EXERCISE INSTRUCTIONS
1) Answer these questions about the kernel patch:
(a) Where does the change store the request state?
(b) Which workqueue appears in the crash report?
(c) How many files, insertions and deletions does the diffstat report?
2) Continue the kernel patch from the point where it stops.

SELECTION

= = =

Since I have not found any approach to fix this race that does not
require the use of atomic instructions to manipulate the request state,
fix this race as follows:
- Introduce a spinlock to protecte request state and deadline changes.
- Use the deadline instead of the request generation to detect whether
  or not a request timer got fired after reinitialization of a request.
- Store the request state in the lowest two bits of the deadline instead
  of the lowest to bits of 'gstate'.
- Remove all request member variables that became superfluous due to
  this change: gstate, aborted_gstate, gstate_seq and aborted_gstate_sync.
- Remove the state information that became superfluous due to this patch,
  namely RQF_MQ_TIMEOUT_EXPIRED.
- Remove the code that became superfluous due to this change, namely
  the RCU lock and unlock statements in blk_mq_complete_request() and
  also the synchronize_rcu() call in the timeout handler.

This patch fixes the following kernel crash:

BUG: unable to handle kernel NULL pointer dereference at           (null)
Oops: 0000 [#1] PREEMPT SMP
CPU: 2 PID: 151 Comm: kworker/2:1H Tainted: G        W        4.15.0-dbg+ #3
Hardware name: QEMU Standard PC (i440FX + PIIX, 1996), BIOS 
1.0.0-prebuilt.qemu-project.org 04/01/2014
Workqueue: kblockd blk_mq_timeout_work
RIP: 0010:scsi_times_out+0x17/0x2c0 [scsi_mod]
Call Trace:
blk_mq_terminate_expired+0x42/0x80
bt_iter+0x3d/0x50
blk_mq_queue_tag_busy_iter+0xe9/0x200
blk_mq_timeout_work+0x181/0x2e0
process_one_work+0x21c/0x6d0
worker_thread+0x35/0x380
kthread+0x117/0x130
ret_from_fork+0x24/0x30

Fixes: 1d9bd5161ba3 ("blk-mq: replace timeout synchronization with a RCU and 
generation based scheme")
Signed-off-by: Bart Van Assche <bart.vanass...@wdc.com>
Cc: Tejun Heo <t...@kernel.org>
---
 block/blk-core.c       |   3 +-
 block/blk-mq-debugfs.c |   1 -
 block/blk-mq.c         | 178 +++++++++++--------------------------------------
 block/blk-mq.h         |  25 ++-----
 block/blk-timeout.c    |   1 -
 block/blk.h            |   4 +-
 include/linux/blkdev.h |  28 ++------
 7 files changed, 53 insertions(+), 187 deletions(-)

diff --git a/block/blk-core.c b/block/blk-core.c
index d0d104268f1a..2e3cf04f12a8 100644
--- a/block/blk-core.c
+++ b/block/blk-core.c
@@ -126,8 +126,7 @@ void blk_rq_init(struct request_queue *q, struct request 
*rq)

= = =

DATASET RECORDS
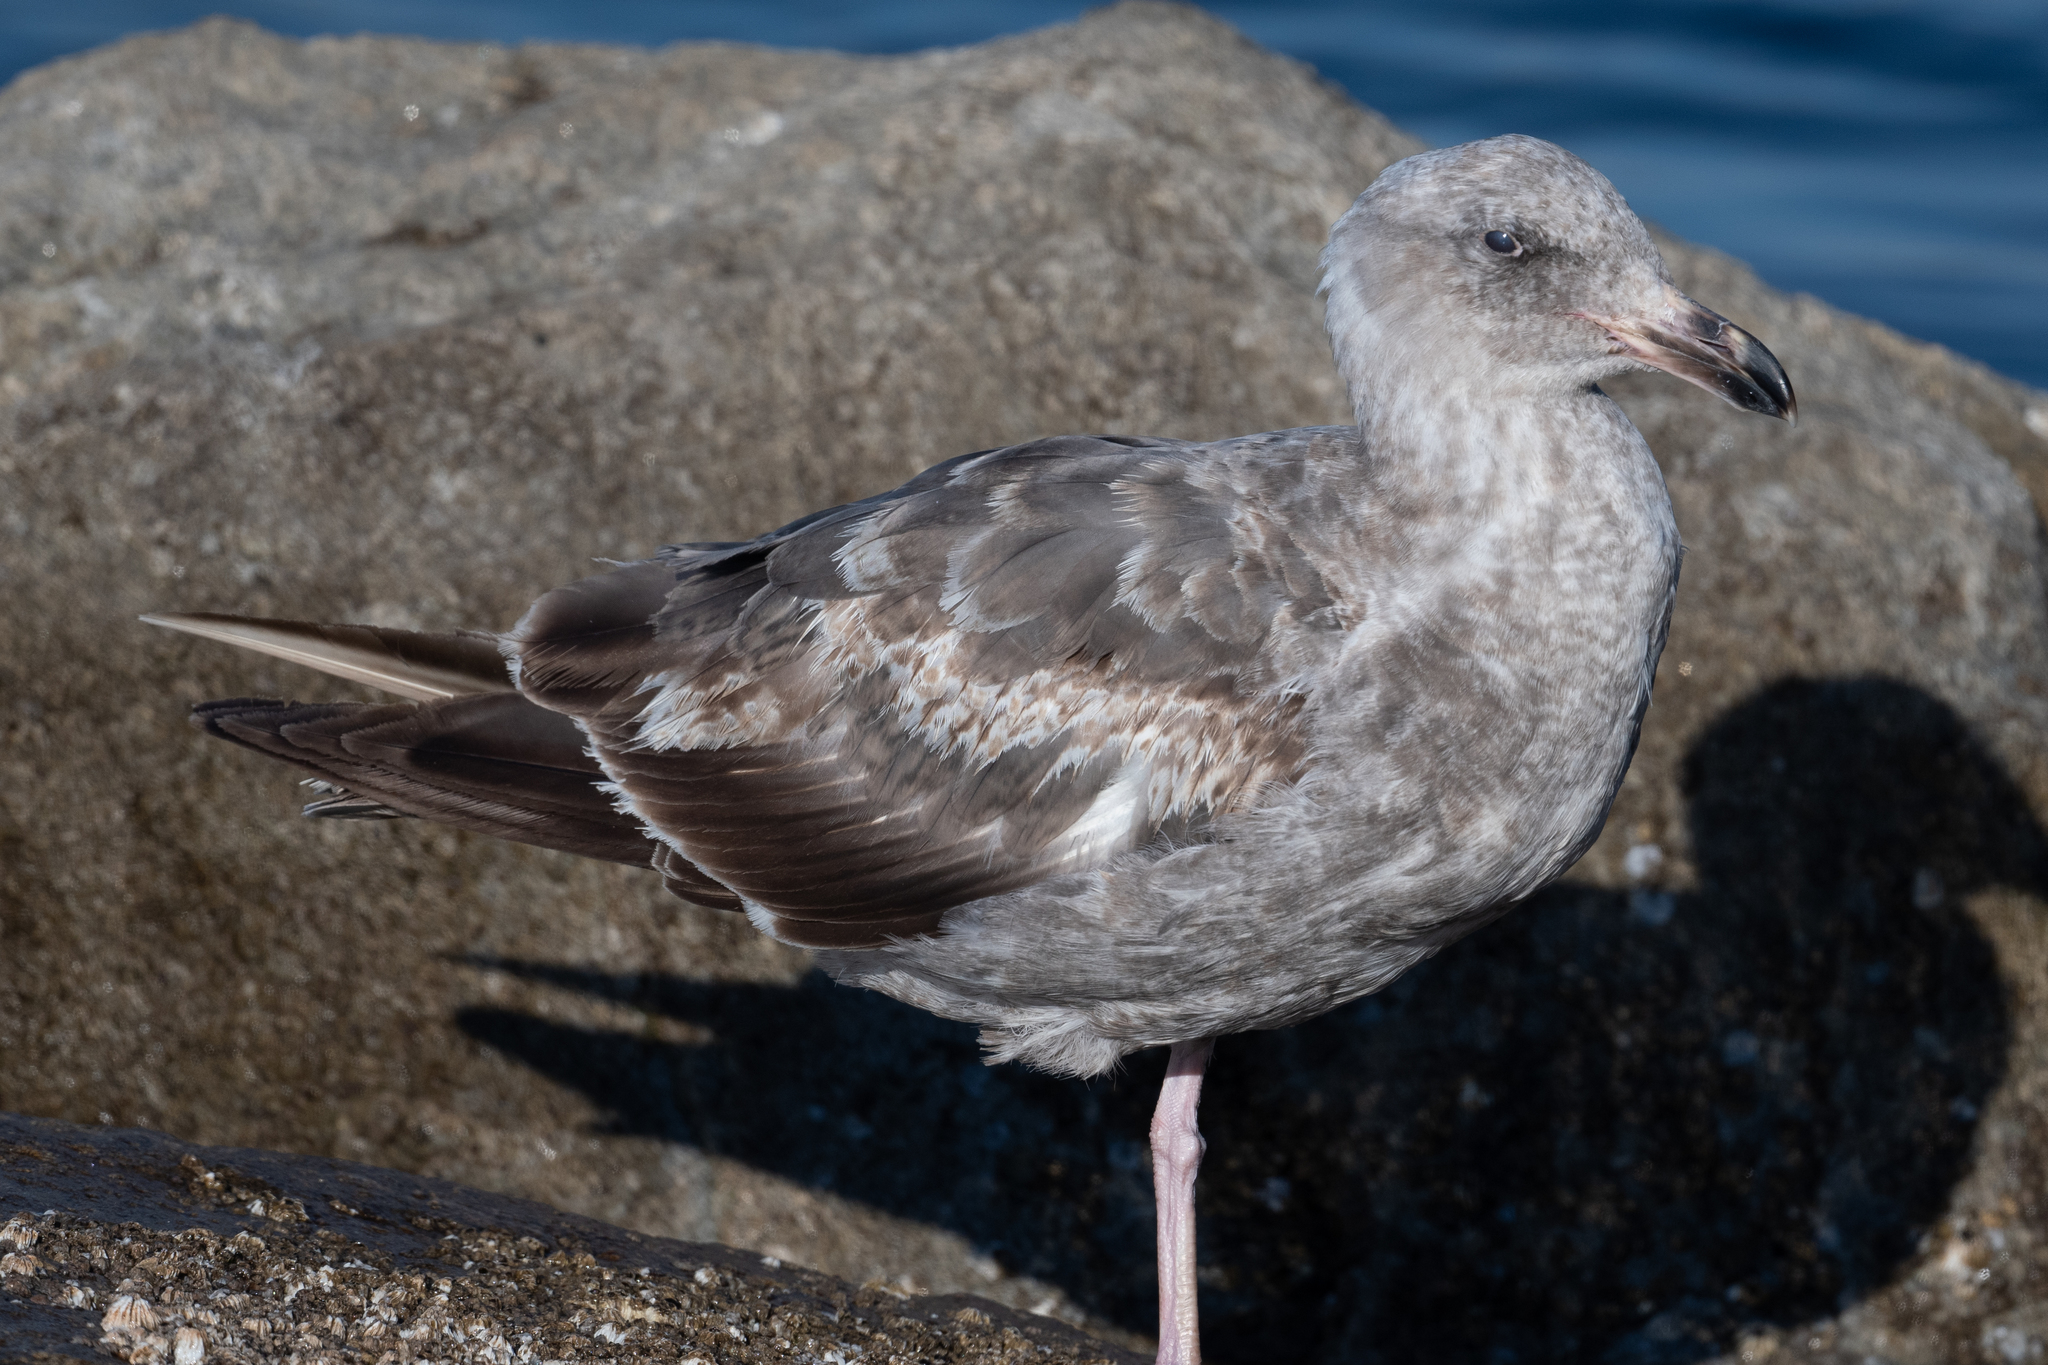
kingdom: Animalia
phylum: Chordata
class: Aves
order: Charadriiformes
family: Laridae
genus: Larus
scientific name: Larus occidentalis
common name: Western gull
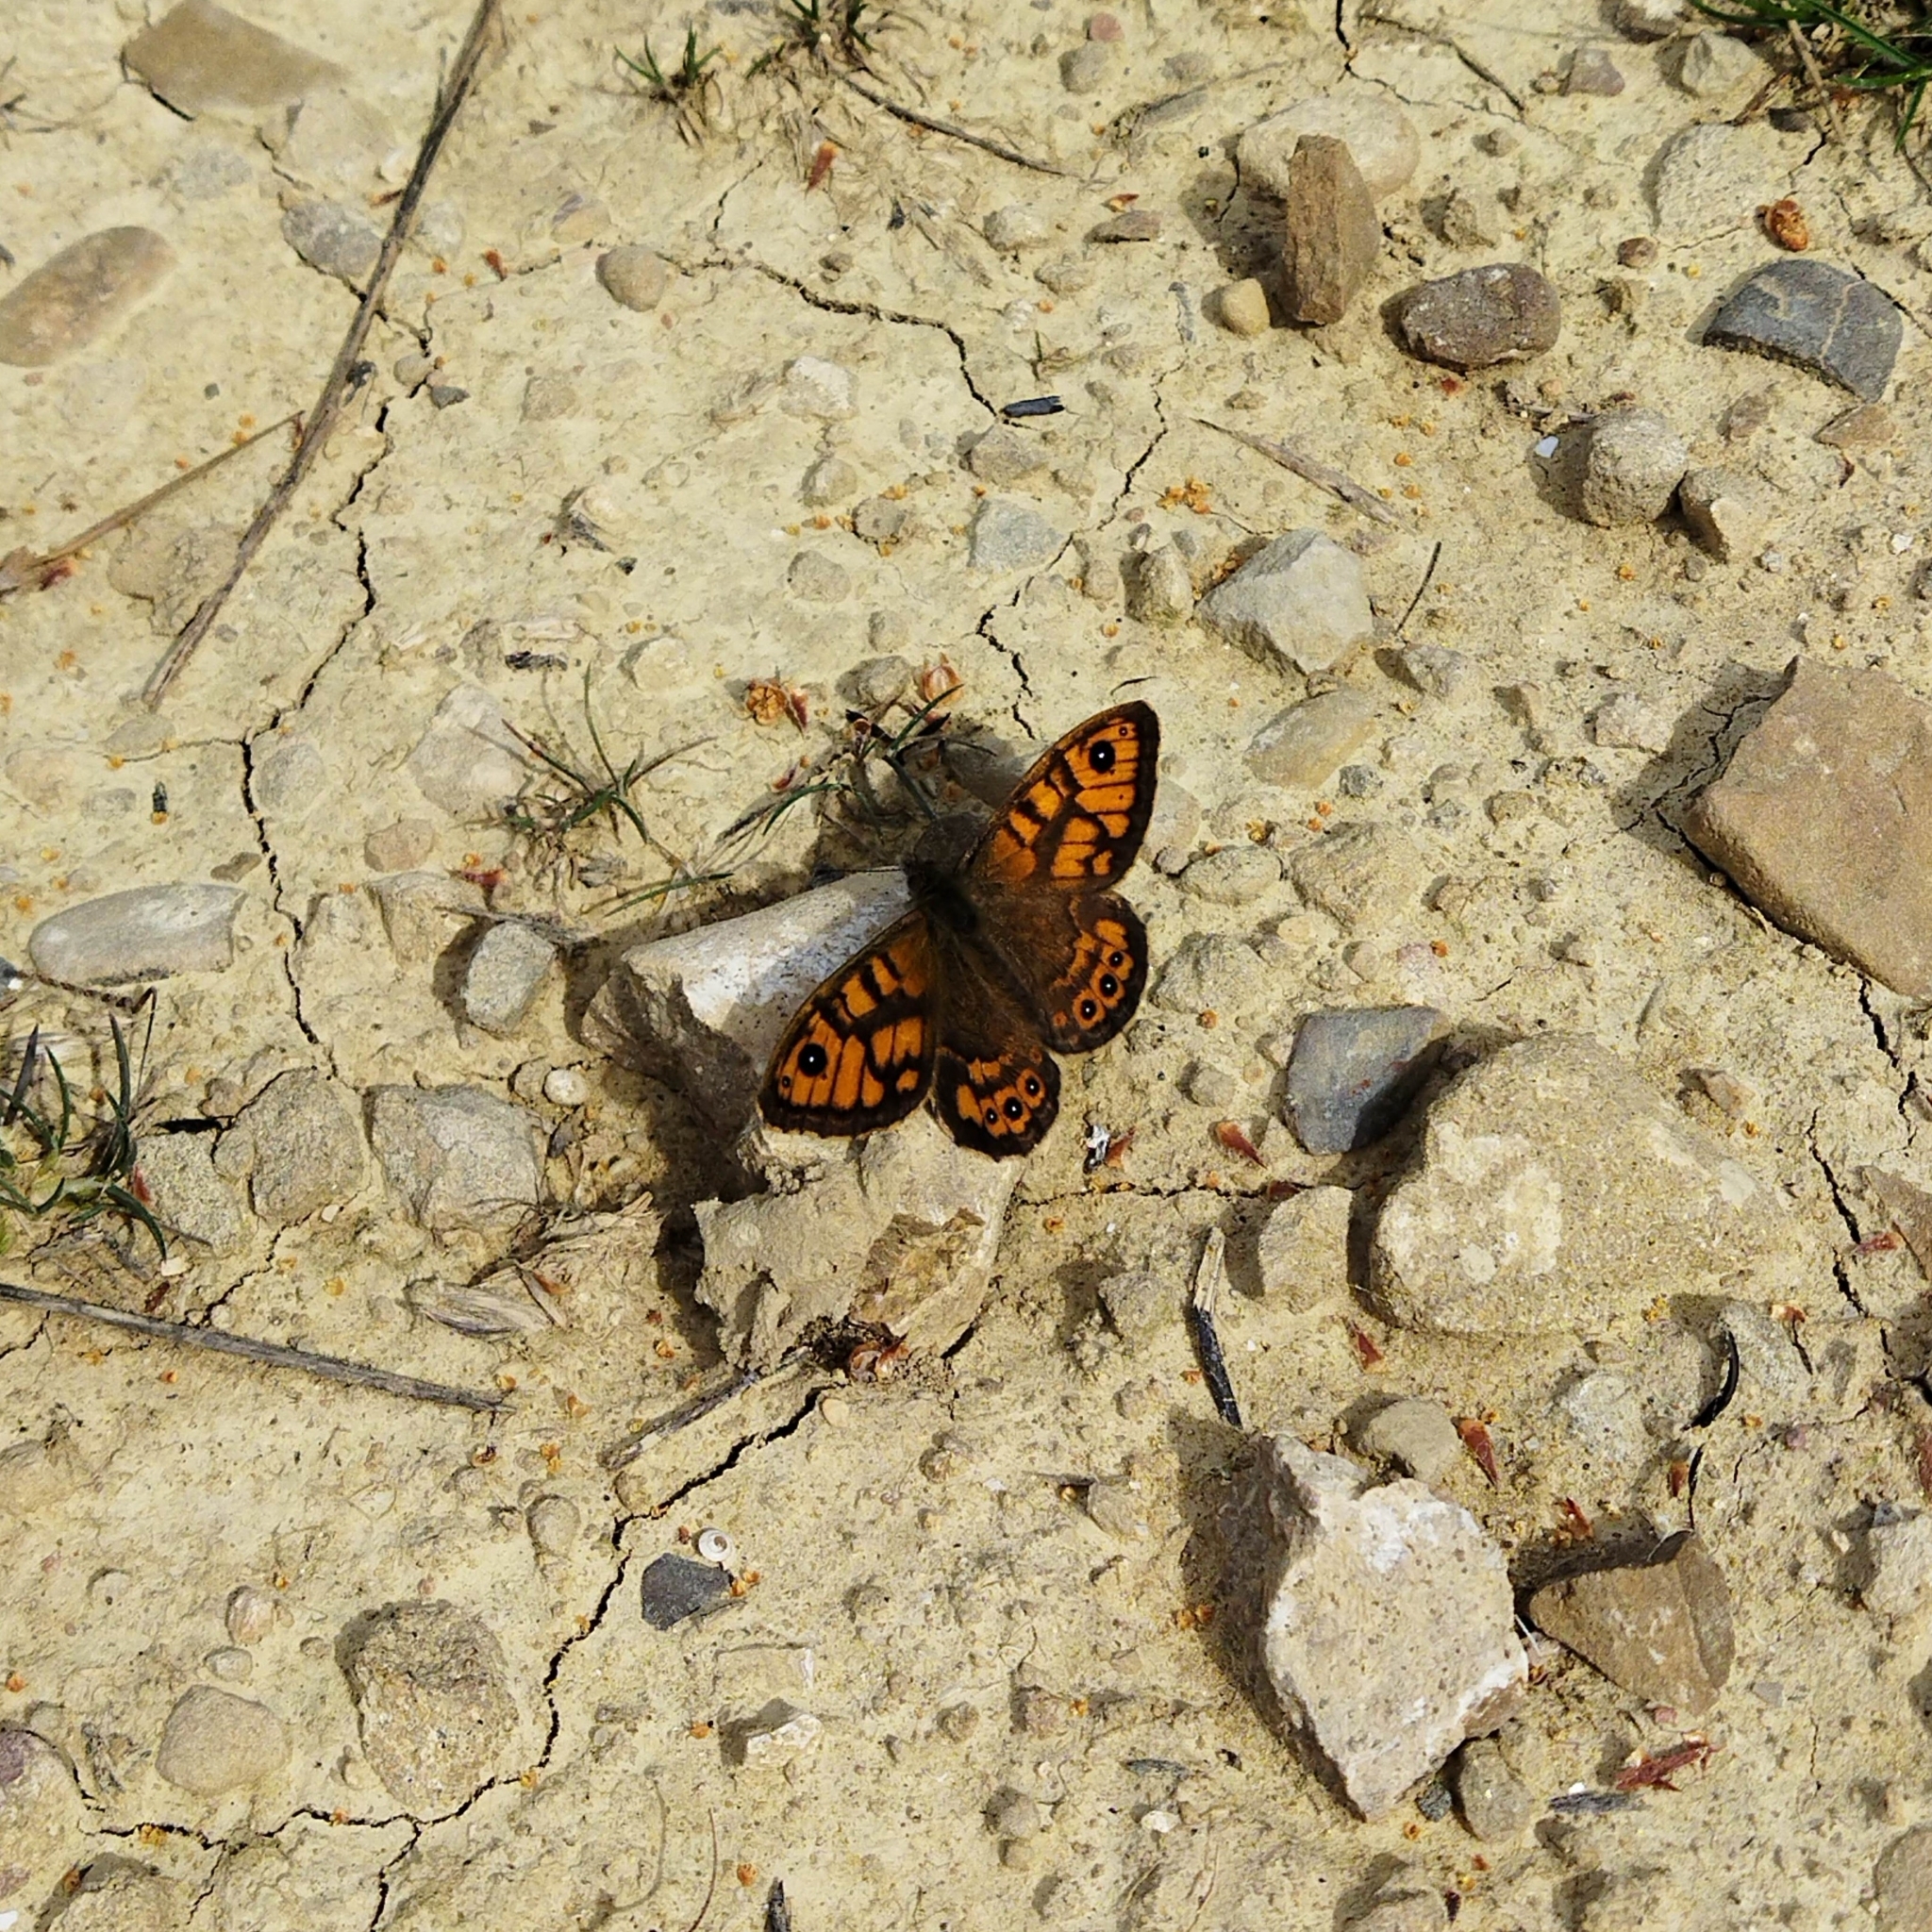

= = =

FINAL RESULTS
1)
(a) In the lowest two bits of the deadline.
(b) kblockd blk_mq_timeout_work.
(c) 7 files changed, with 53 insertions and 187 deletions.

2)
        rq->start_time = jiffies;
        set_start_time_ns(rq);
        rq->part = NULL;
-       seqcount_init(&rq->gstate_seq);
-       u64_stats_init(&rq->aborted_gstate_sync);
+       spin_lock_init(&rq->state_lock);
 }
 EXPORT_SYMBOL(blk_rq_init);
 
diff --git a/block/blk-mq-debugfs.c b/block/blk-mq-debugfs.c
index 21cbc1f071c6..43084d64aa41 100644
--- a/block/blk-mq-debugfs.c
+++ b/block/blk-mq-debugfs.c
@@ -290,7 +290,6 @@ static const char *const rqf_name[] = {
        RQF_NAME(STATS),
        RQF_NAME(SPECIAL_PAYLOAD),
        RQF_NAME(ZONE_WRITE_LOCKED),
-       RQF_NAME(MQ_TIMEOUT_EXPIRED),
        RQF_NAME(MQ_POLL_SLEPT),
 };
 #undef RQF_NAME
diff --git a/block/blk-mq.c b/block/blk-mq.c
index df93102e2149..e17a2536ac50 100644
--- a/block/blk-mq.c
+++ b/block/blk-mq.c
@@ -309,7 +309,6 @@ static struct request *blk_mq_rq_ctx_init(struct 
blk_mq_alloc_data *data,
        rq->special = NULL;
        /* tag was already set */
        rq->extra_len = 0;
-       rq->__deadline = 0;
 
        INIT_LIST_HEAD(&rq->timeout_list);
        rq->timeout = 0;
@@ -531,8 +530,7 @@ static void __blk_mq_complete_request(struct request *rq)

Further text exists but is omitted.